Lydian was in ancient times in Asia Minor landscape Lydia spoken. It is counted among the Anatolian languages , which in turn are a subgroup of the Indo-European languages . Lydian has a special position within the Anatolian languages ​​and is less closely related to the other known languages ​​than they are to themselves. It shows clear differences to the Lycian and Carian, which are closely related to Luwian . There seem to be stronger correspondences with Hittite and with (so far poorly researched) Palaic , which was spoken in northern Anatolia.

The Lydian language is very sparse. It is represented by inscriptions on coins and around 100 inscriptions and graffiti from the late 7th to 4th centuries BC. Documented. The earliest Lydian inscription was found in Egypt.

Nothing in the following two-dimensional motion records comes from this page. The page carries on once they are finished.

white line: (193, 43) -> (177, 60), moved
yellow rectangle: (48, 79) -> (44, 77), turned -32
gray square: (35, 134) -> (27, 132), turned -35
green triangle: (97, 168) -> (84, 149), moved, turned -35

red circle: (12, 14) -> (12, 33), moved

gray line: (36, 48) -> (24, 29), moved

An alphabet script was used to write Lydian , which is very similar to an East Greek alphabet . In contrast to this, it contains some special additional symbols for special Lydian sounds. It is mostly left-handed (i.e. it can be read from right to left), but there are also clockwise inscriptions. So far only one bus trophy is known, in which each line can be read in a different direction. The font is contained in Unicode in the Lydian block and is therefore standardized for use on computer systems.

literature

  • Gerhard Deeters : Lydia. Language and writing . In: RE . Volume XIII, 2, 1927, pp. 2154 ff .
  • Roberto Gusmani: Lydian Dictionary. With grammatical sketch and collection of inscriptions (=  Indo-European Library . 2. Dictionaries ). Main band. Winter, Heidelberg 1964.
  • Roberto Gusmani: Lydian Dictionary. With grammatical sketch and collection of inscriptions (=  Indo-European Library . 2. Dictionaries ). Supplementary volume 1980–86 [3 deliveries]. Winter, Heidelberg 1986, ISBN 3-533-02929-8 .
  • Alfred Heubeck : Lydian . In: Johannes Friedrich (Ed.): Handbuch der Orientalistik , Department 1: The Near and Middle East . tape 2 , section 2. Brill, Leiden 1969, p. 397-427 .
  • H. Craig Melchert: Anatolian Historical Phonology (=  Leiden Studies in Indo-European . Volume 3 ). Rodopi, Amsterdam / Atlanta 1994, ISBN 90-5183-697-X , Chapter 13: Lydian Phonology , pp. 329-383 .
  • H. Craig Melchert: Lydian . In: Roger D. Woodard (Ed.): The Cambridge Encyclopedia of the World's Ancient Languages . Cambridge University Press, Cambridge 2004, pp. 601-608 (English).
  • Maciej Popko : Peoples and Languages ​​of Old Anatolia. Harrassowitz Verlag, Wiesbaden 2008, pp. 109–117.
  • Виталий Викторович Шеворошкин [Vitalij Viktorovič Ševoroškin]: Лидийский язык [Lidijskij jazyk] (=  Языки народов Азии и Африки) Jazovi nariki [] . Nauka, Moscow 1967 (Russian).

Web links

Individual evidence

  1. ^ Maciej Popko : Peoples and Languages ​​of Old Anatolia. Harrassowitz Verlag, Wiesbaden 2008, p. 112
  2. ^ Michael Everson : Proposal to encode the Lycian and Lydian scripts in the SMP of the UCS. (PDF; 475 kB) ISO / IEC JTC1 / SC2 / WG2, February 5, 2006, accessed on March 10, 2013 (English).